**Exercise aim**
Print exactly the lines below between the line holding "thumb ip: (219, 393)" and the line holding "pinky pip: (461, 363)", inclusive, and nothing more.

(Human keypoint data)
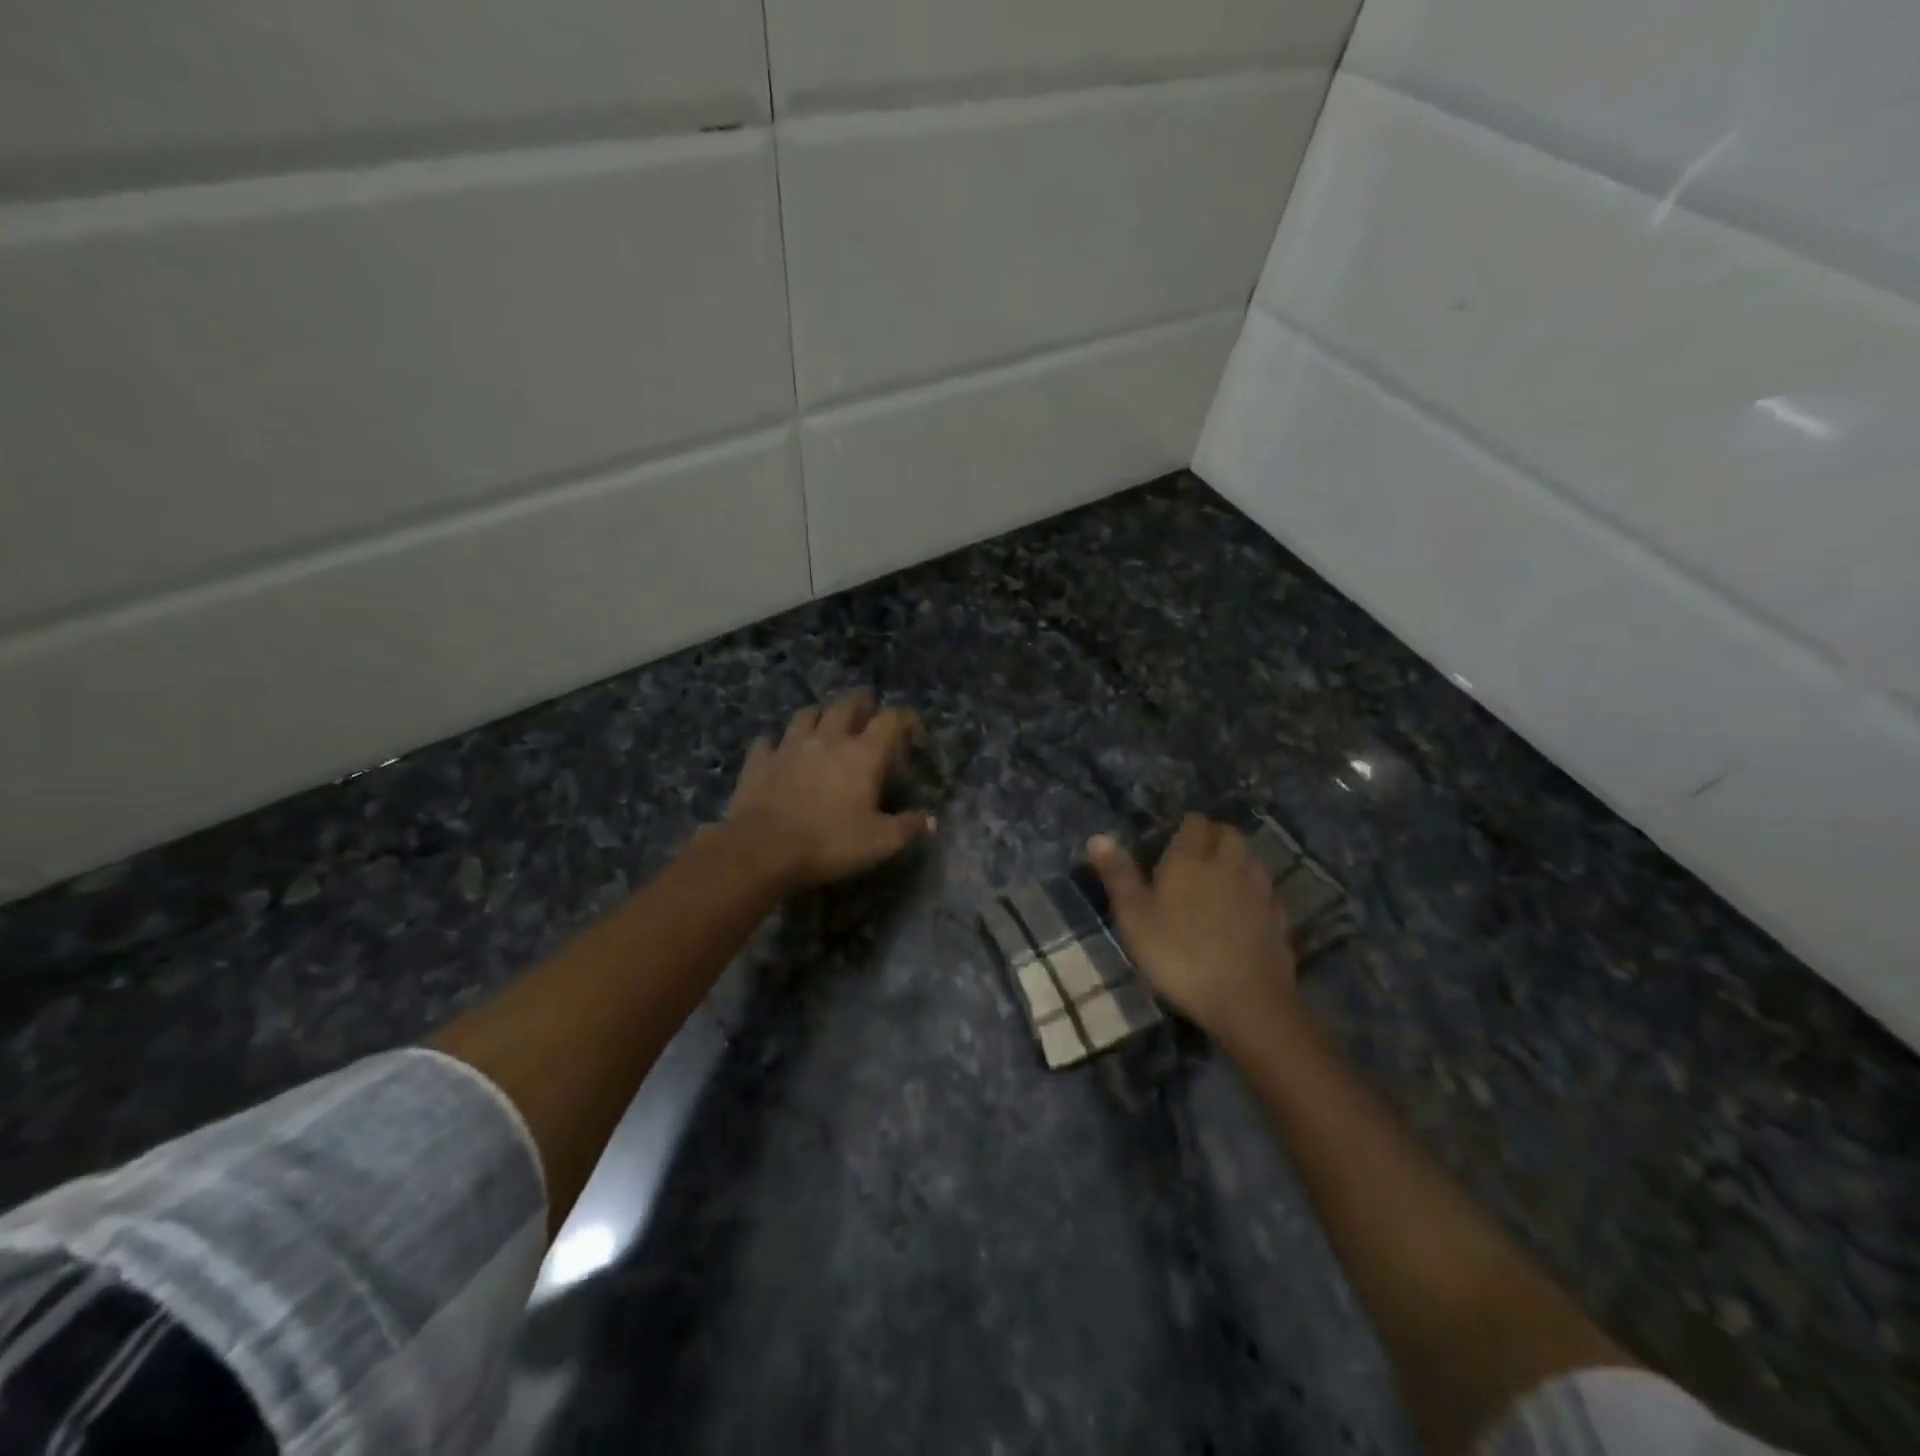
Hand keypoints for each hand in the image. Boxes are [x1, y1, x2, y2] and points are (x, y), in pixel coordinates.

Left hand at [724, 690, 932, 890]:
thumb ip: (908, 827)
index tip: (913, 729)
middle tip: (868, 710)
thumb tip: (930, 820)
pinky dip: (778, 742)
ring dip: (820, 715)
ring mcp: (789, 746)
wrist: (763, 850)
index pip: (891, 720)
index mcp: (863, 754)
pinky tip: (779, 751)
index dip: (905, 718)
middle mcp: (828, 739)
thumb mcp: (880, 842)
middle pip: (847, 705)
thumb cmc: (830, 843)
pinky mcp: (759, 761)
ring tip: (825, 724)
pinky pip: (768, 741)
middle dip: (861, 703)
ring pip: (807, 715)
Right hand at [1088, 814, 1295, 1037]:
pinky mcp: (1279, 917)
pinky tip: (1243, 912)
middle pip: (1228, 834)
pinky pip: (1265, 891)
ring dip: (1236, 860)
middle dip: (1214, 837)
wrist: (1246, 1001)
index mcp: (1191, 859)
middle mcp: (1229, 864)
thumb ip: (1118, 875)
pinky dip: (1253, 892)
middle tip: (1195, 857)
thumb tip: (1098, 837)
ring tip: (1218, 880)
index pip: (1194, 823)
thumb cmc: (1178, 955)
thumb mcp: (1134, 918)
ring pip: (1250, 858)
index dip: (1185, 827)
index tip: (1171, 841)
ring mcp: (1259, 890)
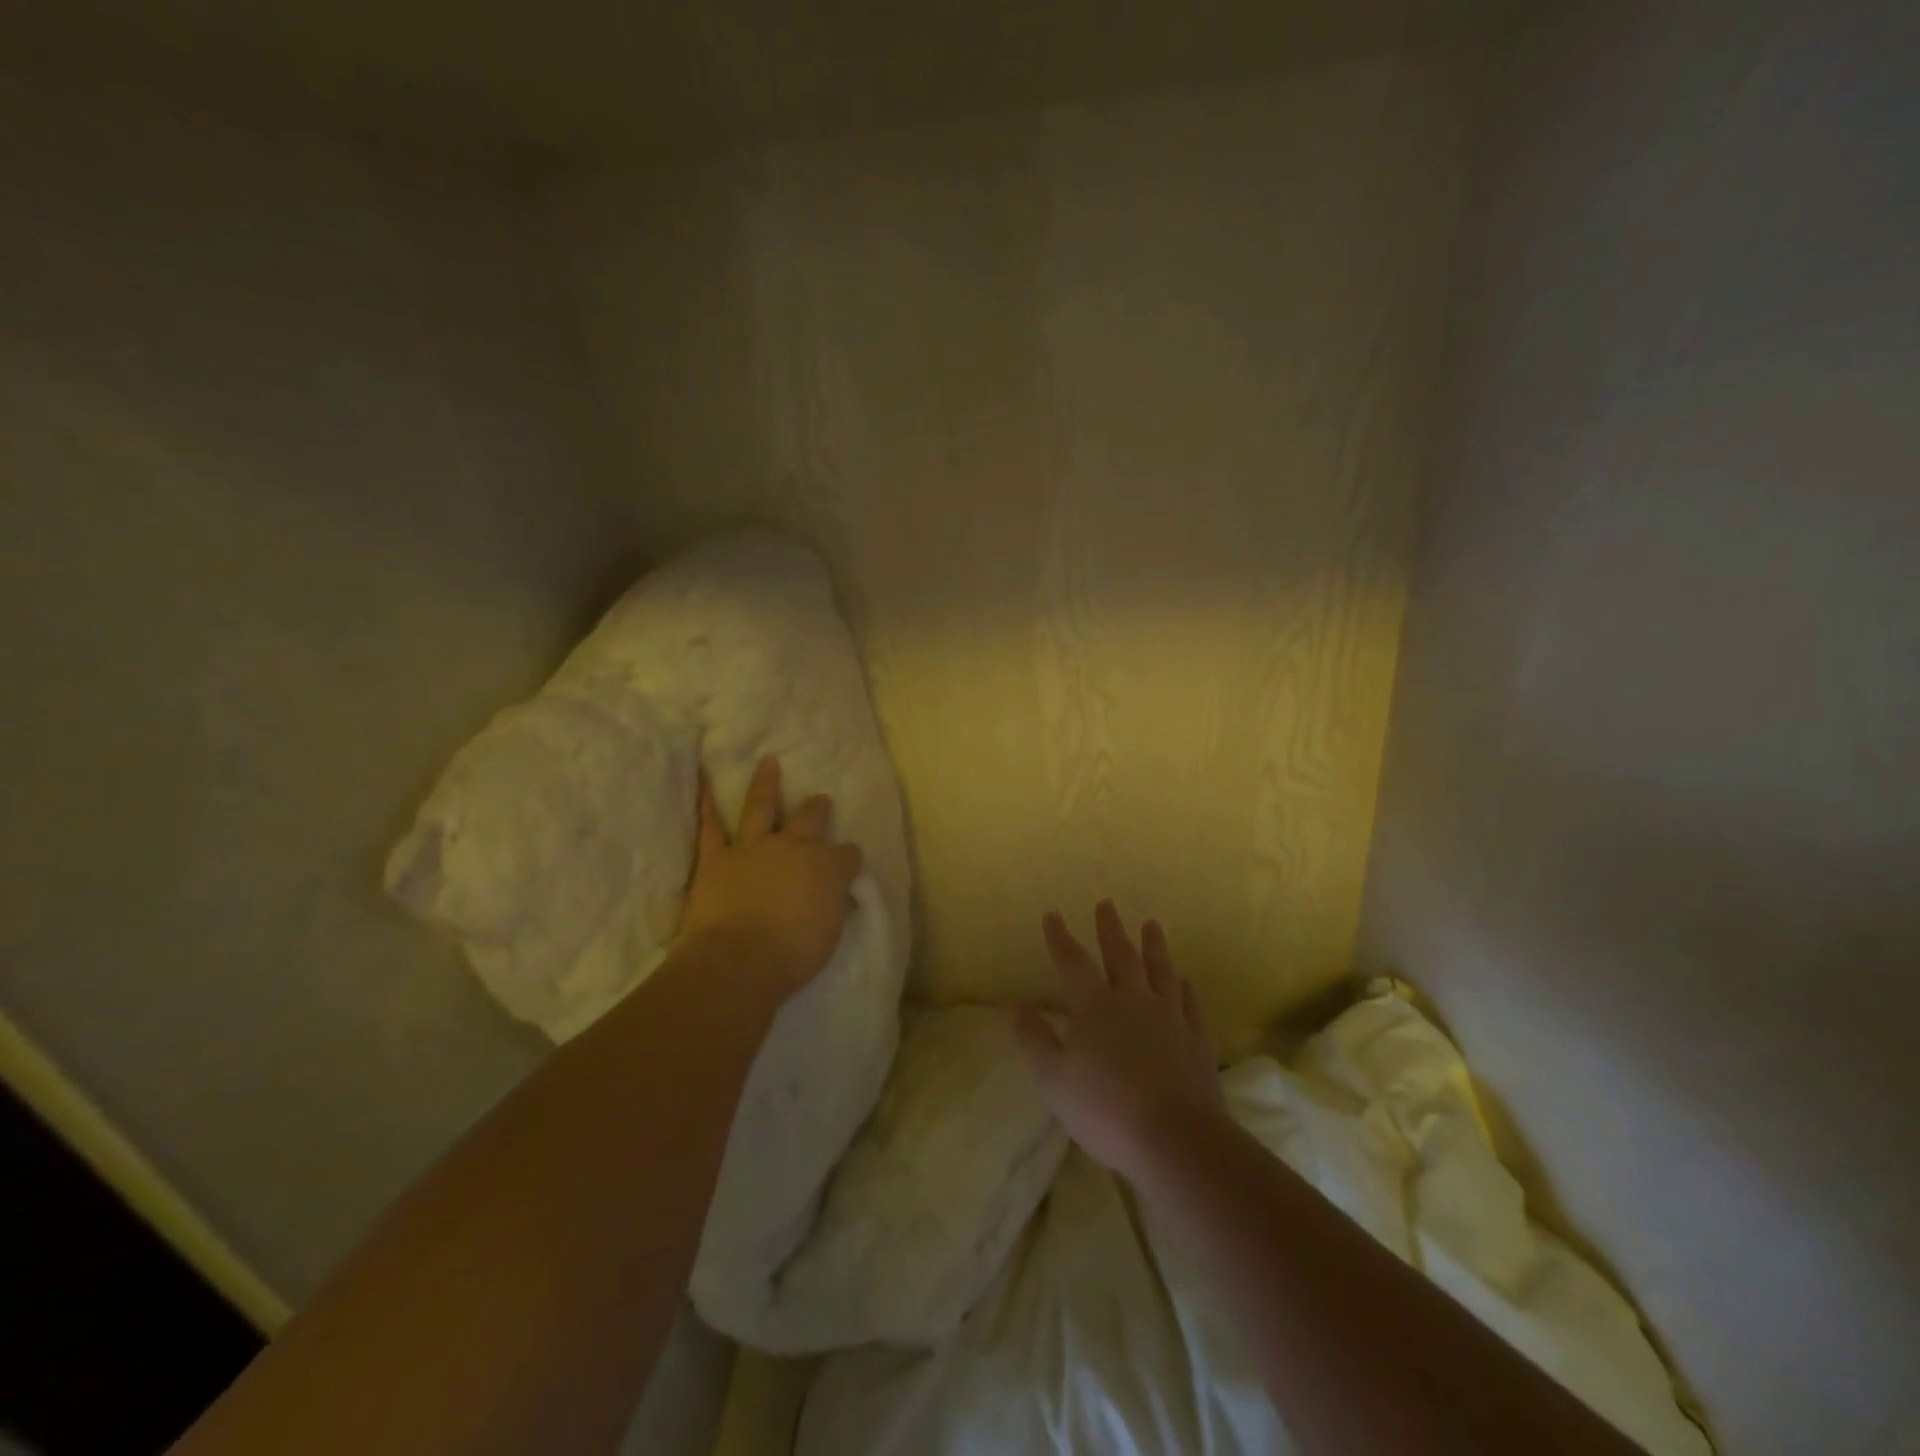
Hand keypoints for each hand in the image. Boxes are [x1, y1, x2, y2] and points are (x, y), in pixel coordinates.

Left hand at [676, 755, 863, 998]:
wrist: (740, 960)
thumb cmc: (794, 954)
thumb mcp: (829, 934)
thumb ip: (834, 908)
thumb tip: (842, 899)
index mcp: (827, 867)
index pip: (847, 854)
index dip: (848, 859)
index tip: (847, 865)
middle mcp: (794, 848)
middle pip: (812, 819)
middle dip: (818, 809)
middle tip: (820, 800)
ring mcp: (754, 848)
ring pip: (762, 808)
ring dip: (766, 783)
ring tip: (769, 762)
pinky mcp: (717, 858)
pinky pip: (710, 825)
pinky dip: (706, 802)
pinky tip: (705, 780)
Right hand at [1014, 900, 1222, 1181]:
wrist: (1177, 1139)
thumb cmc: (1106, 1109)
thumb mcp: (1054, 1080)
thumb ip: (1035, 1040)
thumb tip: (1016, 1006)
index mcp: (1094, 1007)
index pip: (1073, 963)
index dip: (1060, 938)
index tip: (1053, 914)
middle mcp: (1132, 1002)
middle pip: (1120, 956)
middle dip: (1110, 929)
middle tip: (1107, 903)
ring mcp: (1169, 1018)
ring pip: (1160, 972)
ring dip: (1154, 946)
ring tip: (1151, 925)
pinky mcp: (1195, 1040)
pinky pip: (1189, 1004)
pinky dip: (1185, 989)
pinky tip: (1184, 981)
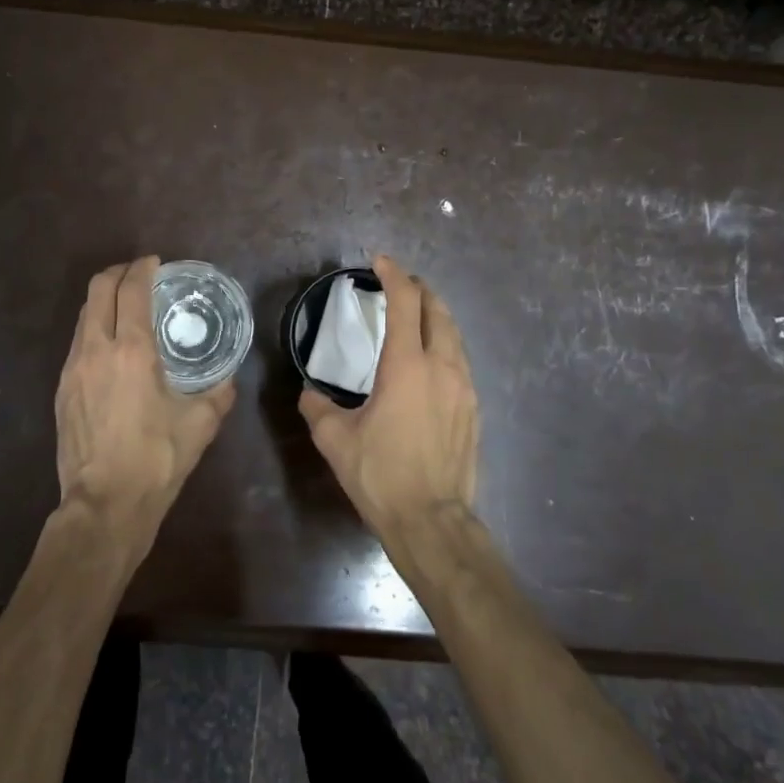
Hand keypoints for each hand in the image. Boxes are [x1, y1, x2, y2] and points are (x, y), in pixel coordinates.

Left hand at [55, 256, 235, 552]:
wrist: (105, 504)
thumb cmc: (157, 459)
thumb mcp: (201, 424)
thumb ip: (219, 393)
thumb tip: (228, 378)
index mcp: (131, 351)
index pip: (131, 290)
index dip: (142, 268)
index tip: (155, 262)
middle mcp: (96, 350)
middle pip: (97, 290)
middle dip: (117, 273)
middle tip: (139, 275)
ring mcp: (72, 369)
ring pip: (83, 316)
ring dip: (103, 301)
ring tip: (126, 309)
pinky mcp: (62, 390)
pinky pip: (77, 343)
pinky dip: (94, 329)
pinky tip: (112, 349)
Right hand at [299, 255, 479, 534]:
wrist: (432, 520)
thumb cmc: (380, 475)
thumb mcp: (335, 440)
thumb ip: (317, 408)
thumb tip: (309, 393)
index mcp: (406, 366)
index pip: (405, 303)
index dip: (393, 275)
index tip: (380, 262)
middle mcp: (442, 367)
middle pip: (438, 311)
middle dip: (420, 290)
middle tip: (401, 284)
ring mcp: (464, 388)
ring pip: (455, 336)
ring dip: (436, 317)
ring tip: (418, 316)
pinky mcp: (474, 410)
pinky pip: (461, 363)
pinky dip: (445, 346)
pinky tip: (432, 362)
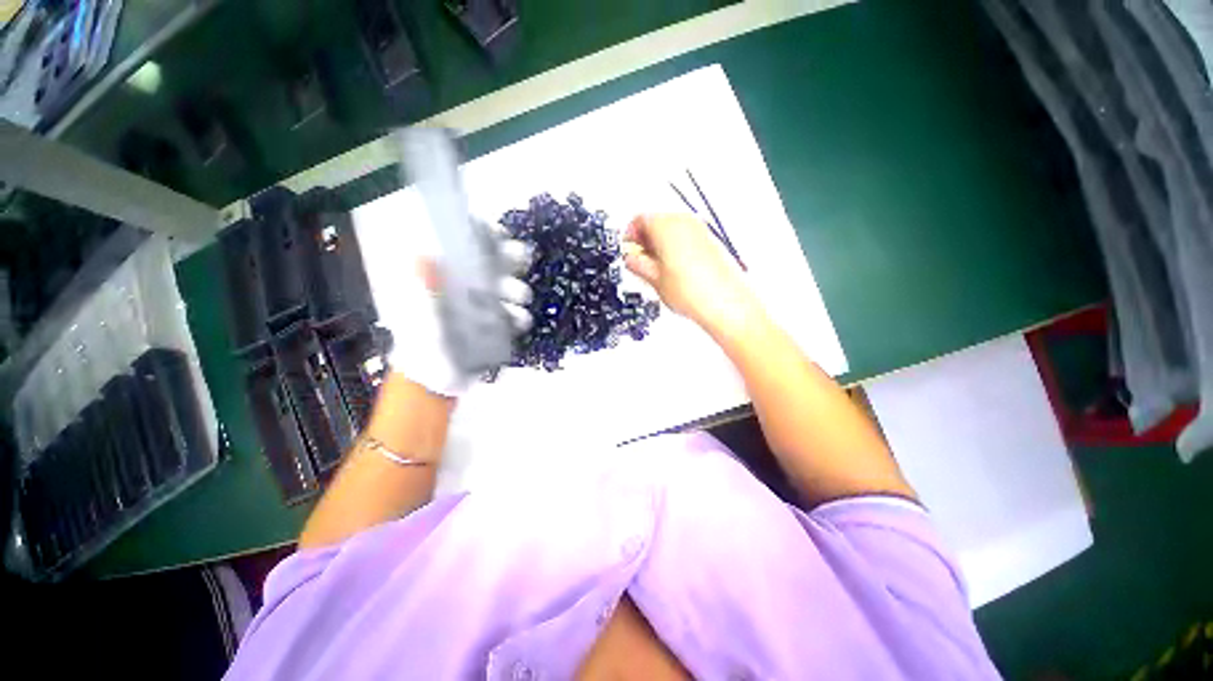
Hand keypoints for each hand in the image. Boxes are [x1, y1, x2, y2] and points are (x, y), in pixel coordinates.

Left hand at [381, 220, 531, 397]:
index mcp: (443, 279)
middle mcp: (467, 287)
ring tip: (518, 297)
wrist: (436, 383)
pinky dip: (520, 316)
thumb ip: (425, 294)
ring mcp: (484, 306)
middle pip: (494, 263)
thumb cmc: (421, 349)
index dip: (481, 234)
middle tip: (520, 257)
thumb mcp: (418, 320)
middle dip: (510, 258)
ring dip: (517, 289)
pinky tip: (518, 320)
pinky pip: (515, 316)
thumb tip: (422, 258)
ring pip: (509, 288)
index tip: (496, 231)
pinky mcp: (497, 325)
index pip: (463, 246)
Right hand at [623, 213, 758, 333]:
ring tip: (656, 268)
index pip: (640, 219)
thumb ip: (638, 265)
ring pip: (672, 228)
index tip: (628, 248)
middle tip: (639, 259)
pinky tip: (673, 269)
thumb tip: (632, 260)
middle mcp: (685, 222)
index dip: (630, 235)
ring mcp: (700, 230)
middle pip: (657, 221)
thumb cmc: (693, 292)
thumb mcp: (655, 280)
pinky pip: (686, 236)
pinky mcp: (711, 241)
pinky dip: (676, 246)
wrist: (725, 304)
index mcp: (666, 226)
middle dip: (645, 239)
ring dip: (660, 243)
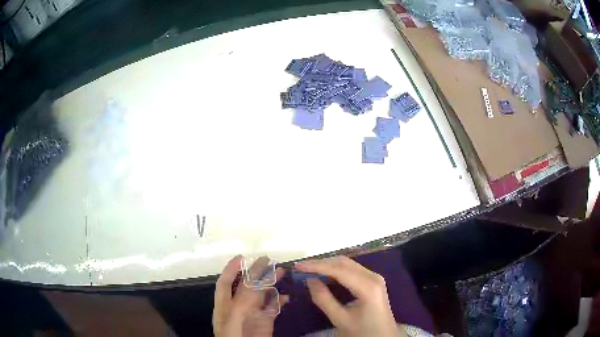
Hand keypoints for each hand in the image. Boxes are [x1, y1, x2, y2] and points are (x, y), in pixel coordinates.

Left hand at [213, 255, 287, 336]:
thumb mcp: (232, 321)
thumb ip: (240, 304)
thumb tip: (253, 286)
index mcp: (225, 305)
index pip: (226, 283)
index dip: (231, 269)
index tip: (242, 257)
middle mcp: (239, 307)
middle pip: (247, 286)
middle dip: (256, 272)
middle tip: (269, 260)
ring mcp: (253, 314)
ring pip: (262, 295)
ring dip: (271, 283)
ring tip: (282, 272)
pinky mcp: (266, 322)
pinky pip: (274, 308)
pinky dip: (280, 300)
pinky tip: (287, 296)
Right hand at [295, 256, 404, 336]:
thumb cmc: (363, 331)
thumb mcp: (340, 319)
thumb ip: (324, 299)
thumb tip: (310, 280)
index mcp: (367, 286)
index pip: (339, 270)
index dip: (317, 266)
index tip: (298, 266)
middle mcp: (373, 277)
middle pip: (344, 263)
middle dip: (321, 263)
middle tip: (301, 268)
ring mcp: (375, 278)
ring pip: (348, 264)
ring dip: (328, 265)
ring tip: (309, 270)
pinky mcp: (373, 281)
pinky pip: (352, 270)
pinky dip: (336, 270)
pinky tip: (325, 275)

**Answer**
thumb ip: (219, 393)
thumb tip: (228, 378)
index mcp: (131, 351)
index pip: (131, 290)
index dip: (142, 268)
index tip: (155, 262)
middle mcp: (96, 350)
middle pip: (97, 290)
middle dip: (117, 273)
middle tip: (139, 275)
ring mcp: (72, 369)
ring pip: (83, 316)
ring dip: (103, 301)
ring tip: (126, 309)
pinky mcp: (62, 390)
pinky pip: (77, 343)
pinky dip: (94, 329)
pinky tip: (112, 349)
Right hand at [299, 255, 479, 534]:
wrist: (432, 520)
thumb cmc: (380, 475)
thumb mcp: (335, 440)
thumb ip: (317, 408)
thumb tip: (309, 393)
index mcp: (406, 366)
index pip: (405, 303)
index dip: (393, 275)
index tip: (380, 262)
middle mcp: (442, 367)
middle pip: (438, 311)
middle dip: (420, 290)
middle tip: (401, 284)
ring mcp: (464, 388)
ring pip: (455, 336)
ring dip: (436, 317)
ring tip: (418, 316)
pinky mcp: (474, 410)
pinky pip: (461, 363)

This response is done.